Les écologistes réduisent le taux de cadmium des engrais, au nom de la santé des Français mais au péril des agriculteurs.
Le cadmium est un métal lourd naturellement présent dans les sols, mais surtout dont la concentration est accentuée par les activités humaines, en particulier les engrais minéraux phosphatés. Ce métal est classé cancérogène, mutagène et toxique pour la reproduction. Il s’attaque aux reins, aux os et peut favoriser certaines maladies chroniques. La très grande majorité des engrais phosphatés utilisés en France sont importés, principalement du Maroc et d’Afrique du Nord. Ces phosphates naturels contiennent naturellement du cadmium mais ils augmentent donc la quantité de cadmium retenu par les plantes. On le retrouve alors dans des aliments du quotidien, même transformés: céréales, blé, riz, pâtes, pommes de terre, viennoiseries, biscuits.
Le taux de cadmium autorisé en France, est aujourd’hui de 90 mg/kg de ces engrais. C’est une dérogation au règlement européen qui fixe un plafond à 60 mg/kg.
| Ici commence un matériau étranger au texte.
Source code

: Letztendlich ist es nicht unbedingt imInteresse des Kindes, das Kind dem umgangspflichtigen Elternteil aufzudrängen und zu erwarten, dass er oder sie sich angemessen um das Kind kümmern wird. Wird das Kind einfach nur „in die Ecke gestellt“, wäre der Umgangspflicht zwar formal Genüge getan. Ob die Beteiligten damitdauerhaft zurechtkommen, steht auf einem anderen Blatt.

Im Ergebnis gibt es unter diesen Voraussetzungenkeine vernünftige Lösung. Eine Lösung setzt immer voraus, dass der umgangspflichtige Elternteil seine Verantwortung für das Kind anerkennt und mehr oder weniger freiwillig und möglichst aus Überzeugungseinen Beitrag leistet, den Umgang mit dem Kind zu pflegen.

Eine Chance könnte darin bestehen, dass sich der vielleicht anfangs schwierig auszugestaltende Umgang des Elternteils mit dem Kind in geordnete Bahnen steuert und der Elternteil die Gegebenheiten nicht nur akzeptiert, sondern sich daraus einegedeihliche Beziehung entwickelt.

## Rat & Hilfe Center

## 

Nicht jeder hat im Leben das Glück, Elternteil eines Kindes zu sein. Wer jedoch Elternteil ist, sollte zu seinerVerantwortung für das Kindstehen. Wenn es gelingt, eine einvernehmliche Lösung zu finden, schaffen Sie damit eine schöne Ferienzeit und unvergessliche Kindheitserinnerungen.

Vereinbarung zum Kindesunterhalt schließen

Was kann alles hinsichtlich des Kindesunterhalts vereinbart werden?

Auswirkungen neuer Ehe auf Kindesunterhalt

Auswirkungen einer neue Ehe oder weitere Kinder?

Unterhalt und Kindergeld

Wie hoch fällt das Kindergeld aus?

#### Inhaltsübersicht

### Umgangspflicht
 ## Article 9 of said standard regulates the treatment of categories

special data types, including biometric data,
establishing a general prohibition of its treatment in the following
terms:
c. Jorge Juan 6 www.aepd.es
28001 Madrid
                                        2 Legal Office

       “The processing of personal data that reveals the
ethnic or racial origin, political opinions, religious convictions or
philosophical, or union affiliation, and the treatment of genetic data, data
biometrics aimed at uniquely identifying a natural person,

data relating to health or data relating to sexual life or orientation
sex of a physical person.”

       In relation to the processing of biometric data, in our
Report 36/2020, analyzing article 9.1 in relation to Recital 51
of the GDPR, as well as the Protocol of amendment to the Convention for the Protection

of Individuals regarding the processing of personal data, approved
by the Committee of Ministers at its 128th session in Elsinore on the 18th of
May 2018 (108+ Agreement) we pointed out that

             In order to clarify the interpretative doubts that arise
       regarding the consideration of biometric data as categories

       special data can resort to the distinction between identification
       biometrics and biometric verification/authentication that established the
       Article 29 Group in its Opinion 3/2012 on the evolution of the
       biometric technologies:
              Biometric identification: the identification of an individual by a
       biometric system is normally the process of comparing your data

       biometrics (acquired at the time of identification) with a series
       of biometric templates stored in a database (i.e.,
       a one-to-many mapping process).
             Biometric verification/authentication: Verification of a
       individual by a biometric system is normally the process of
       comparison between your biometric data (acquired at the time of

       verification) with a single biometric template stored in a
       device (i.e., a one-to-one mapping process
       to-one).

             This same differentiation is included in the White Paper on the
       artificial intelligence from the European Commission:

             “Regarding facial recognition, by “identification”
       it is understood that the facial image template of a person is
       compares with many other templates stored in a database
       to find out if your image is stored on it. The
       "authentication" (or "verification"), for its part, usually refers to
Selon l’Anses (Agence nationale de sécurité sanitaire de l’alimentation, de l’environnement et du travail), une partie de la population française est déjà surexposée.
Les verts veulent alors baisser le taux de le cadmium et le faire passer à 40 mg dès 2027 et 20 mg dès 2030. Les engrais supérieurs à ce seuil seraient tout simplement interdits sur le territoire.
Les députés ont adopté mercredi 3 juin, cette proposition de loi écologiste portée par Clémentine Autain et Benoît Biteau.
Le texte doit maintenant passer au Sénat.
Espérons que les sénateurs remettent un peu de raison et de pragmatisme dans ce débat. Car protéger la santé des Français ne doit pas se faire en sacrifiant nos agriculteurs.
Effectivement, une hausse du prix des engrais entraîne donc une hausse du coût de production pour les agriculteurs. Pour descendre rapidement à 20 ou 40 mg, il va falloir traiter les engrais importés ce qui coûte cher, ou changer de fournisseurs. Cependant, la forte dépendance à des fournisseurs situés au Moyen-Orient, comme l’Arabie Saoudite ou la Jordanie, exposerait le secteur aux incertitudes géopolitiques, susceptibles de freiner les importations et de peser sur la disponibilité des produits.
La Coordination rurale parle de « surtransposition » et demande que la France s’aligne simplement sur la moyenne européenne de 60 mg. La FNSEA, de son côté, reconnaît l’enjeu santé mais insiste: « il faut que les fournisseurs s’adaptent sans étrangler les paysans.» C’est exactement ce que le ministre Mathieu Lefèvre a souligné: le rythme voté n’est « pas réaliste » et menace notre souveraineté alimentaire.